#### READING PASSAGE:
INTRODUCING NEW PRODUCTS IN INTERNATIONAL MARKETS

In business and engineering,
new product development
(NPD) is the term used to describe the
complete process of bringing a new product or service to market. There are two parallel paths involved
in the NPD process : one involves the idea generation, product design, and detail engineering ; the other
involves market research and marketing analysis. Companies typically see new product development as
the first stage in generating and commercializing new products within the overall strategic process of
product life cycle management used to maintain or grow their market share.

Categories of new products:

Six categories of new products in terms of their newness to the company and to the market
place:

New-to-the-world products
• new products that create an entirely mew market
New product-lines
• new products that allow a company to enter an established market for the first time
Additions to existing product-lines
• new products that supplement a company’s established product lines (package sizes, flavors,
so on)

#### DIRECTION 1:
What two parallel paths does the new product development text say the NPD process involves?
#### DIRECTION 2:
Pick up the new product development text after its last sentence and carry it on.
Nothing in the lines further down is needed for this work.

#### DATA EXTRACT:

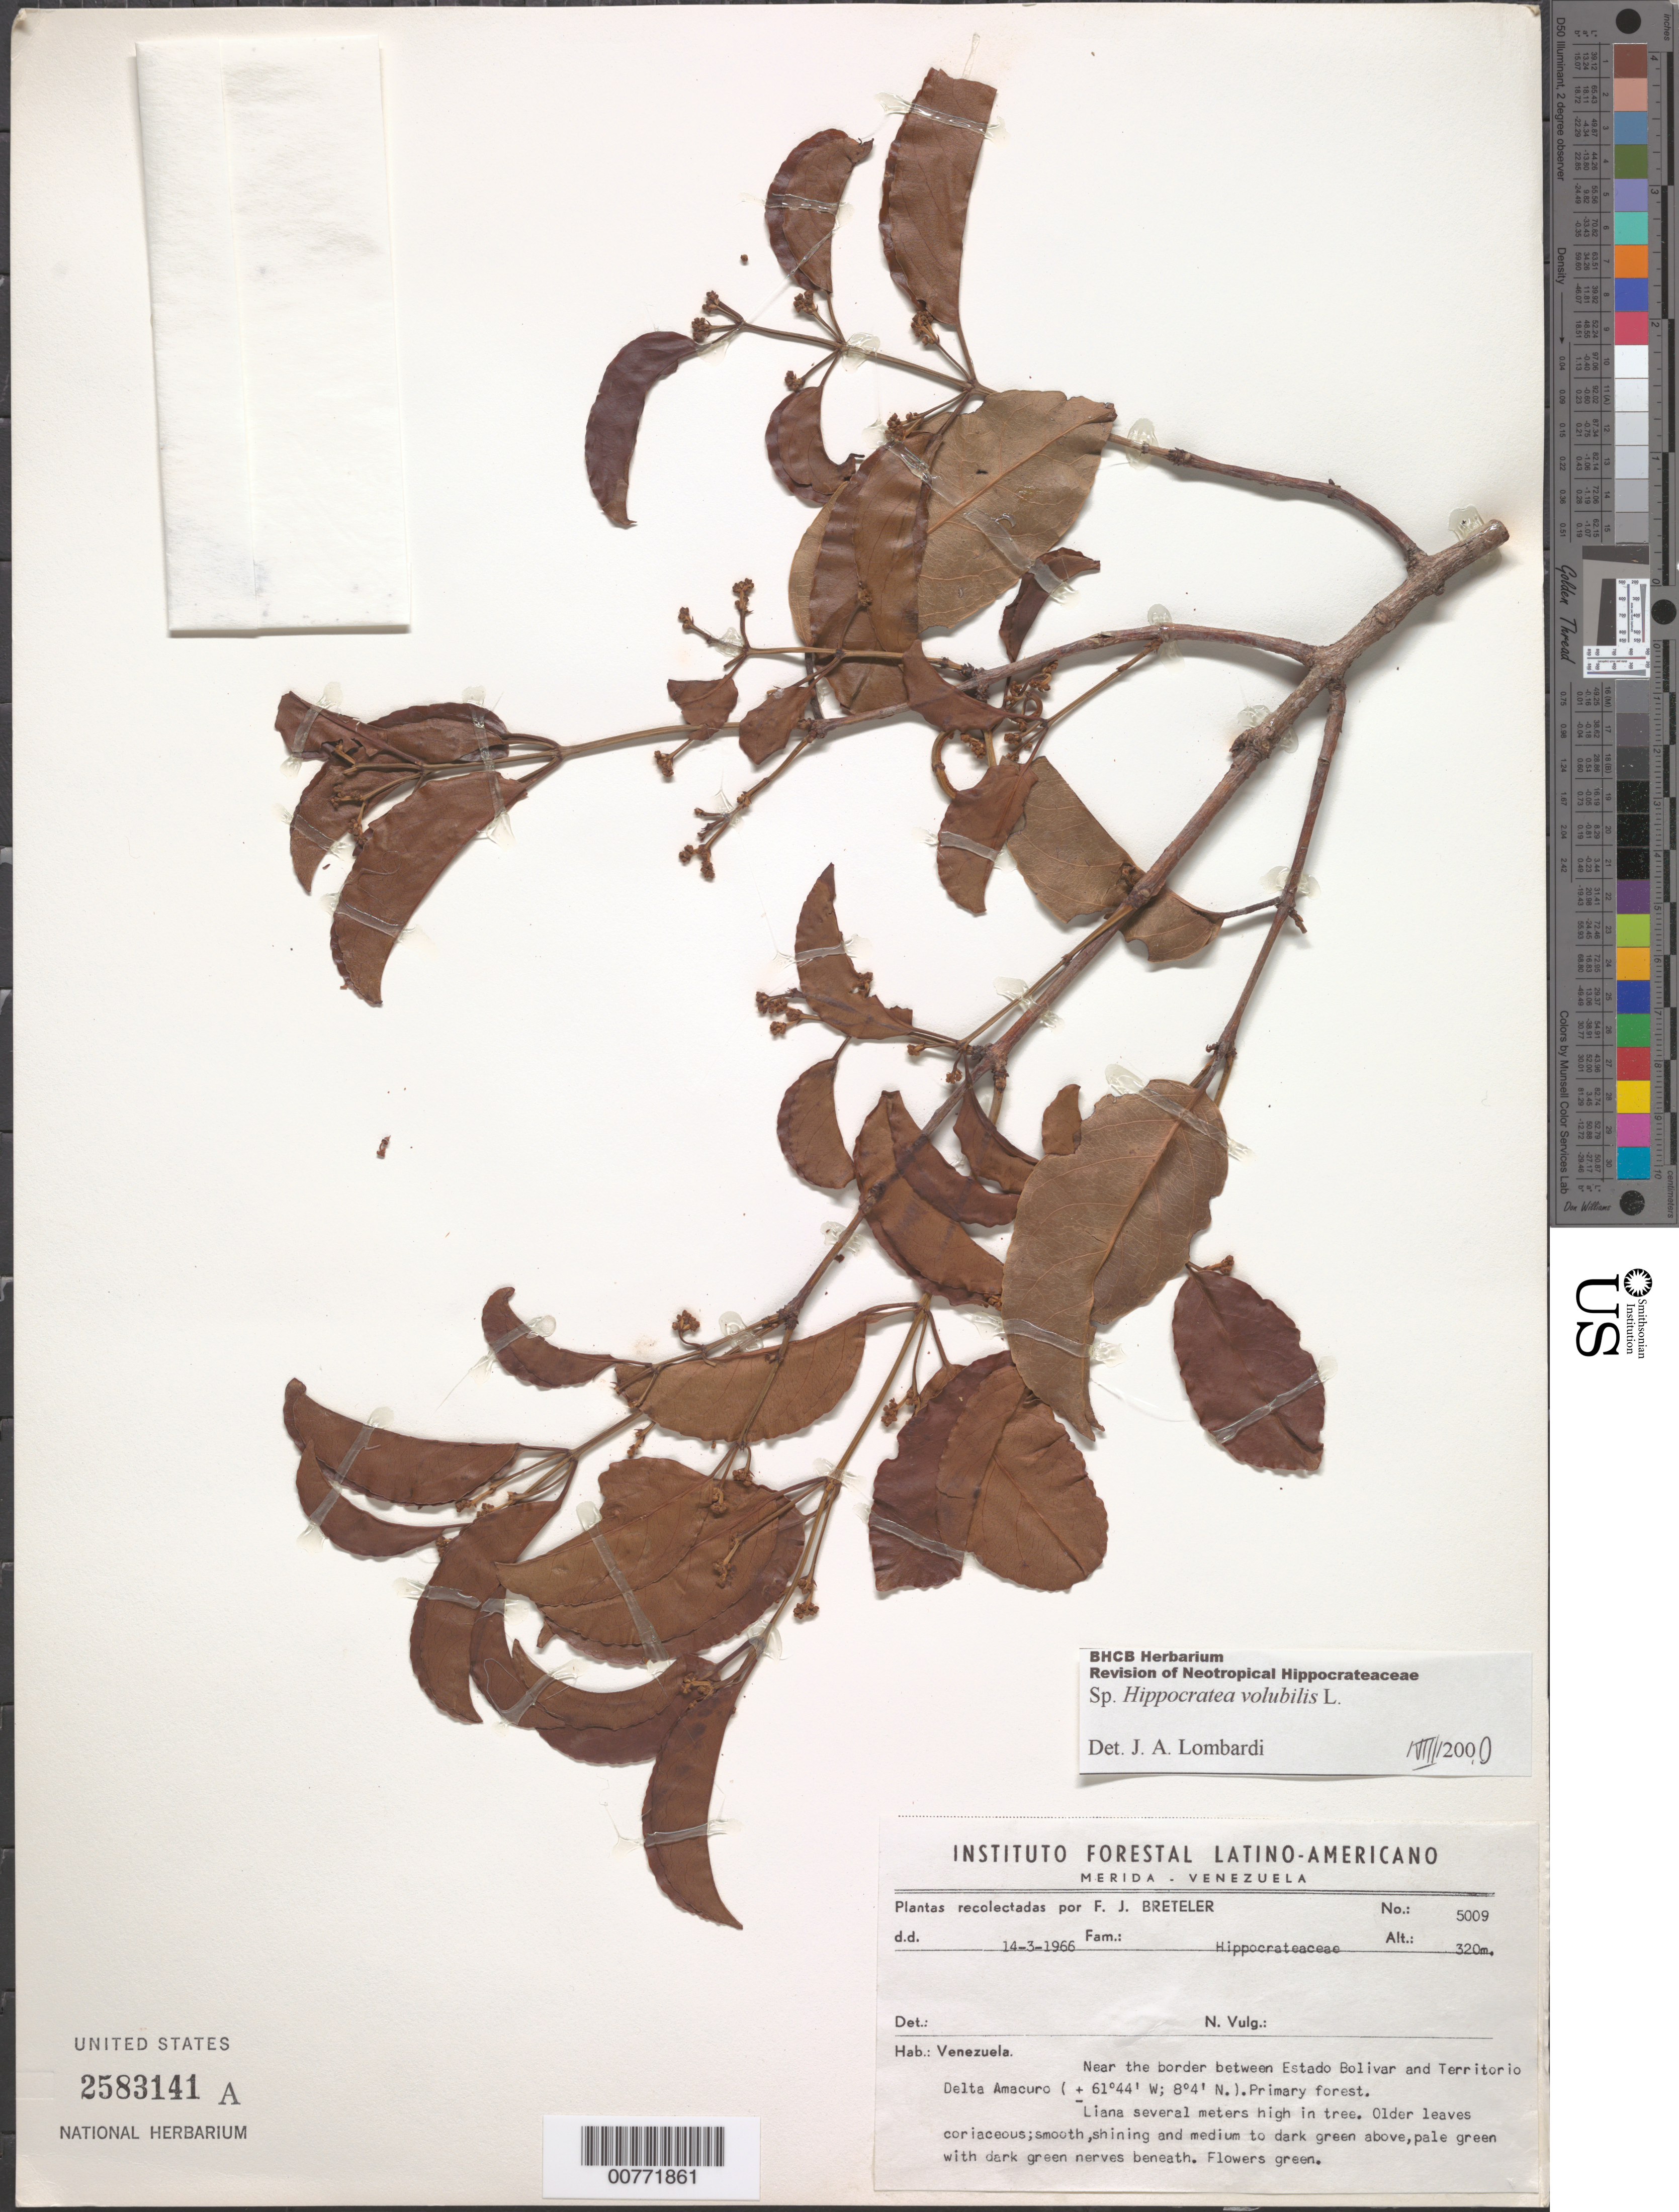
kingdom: Plantae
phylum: Tracheophyta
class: Magnoliopsida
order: Celastrales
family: Celastraceae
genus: Hippocratea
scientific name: Hippocratea volubilis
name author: L.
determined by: Lombardi, Julio A.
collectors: F. J. Breteler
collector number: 5009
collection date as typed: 14-Mar-66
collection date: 1966-03-14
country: Venezuela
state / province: Delta Amacuro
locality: Río Grande o Toro, near border between Estado Bolívar and Territorío Delta Amacuro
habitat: Primary forest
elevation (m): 320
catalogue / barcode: US 2583141A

#### EXERCISE RESULT 1:
One path involves idea generation, product design, and detail engineering; the other involves market research and marketing analysis.

#### EXERCISE RESULT 2:
Improvements or revisions to existing products
• new products that provide improved performance or greater perceived value and replace
existing products
Repositioning
• existing products that are targeted to new markets or new market segments
Cost reductions
• new products that provide similar performance at lower cost

Issues in new product development:

The companies need the development of original products, product improvements, product
modifications & new brands on a consistent basis to survive competition but most new products fail.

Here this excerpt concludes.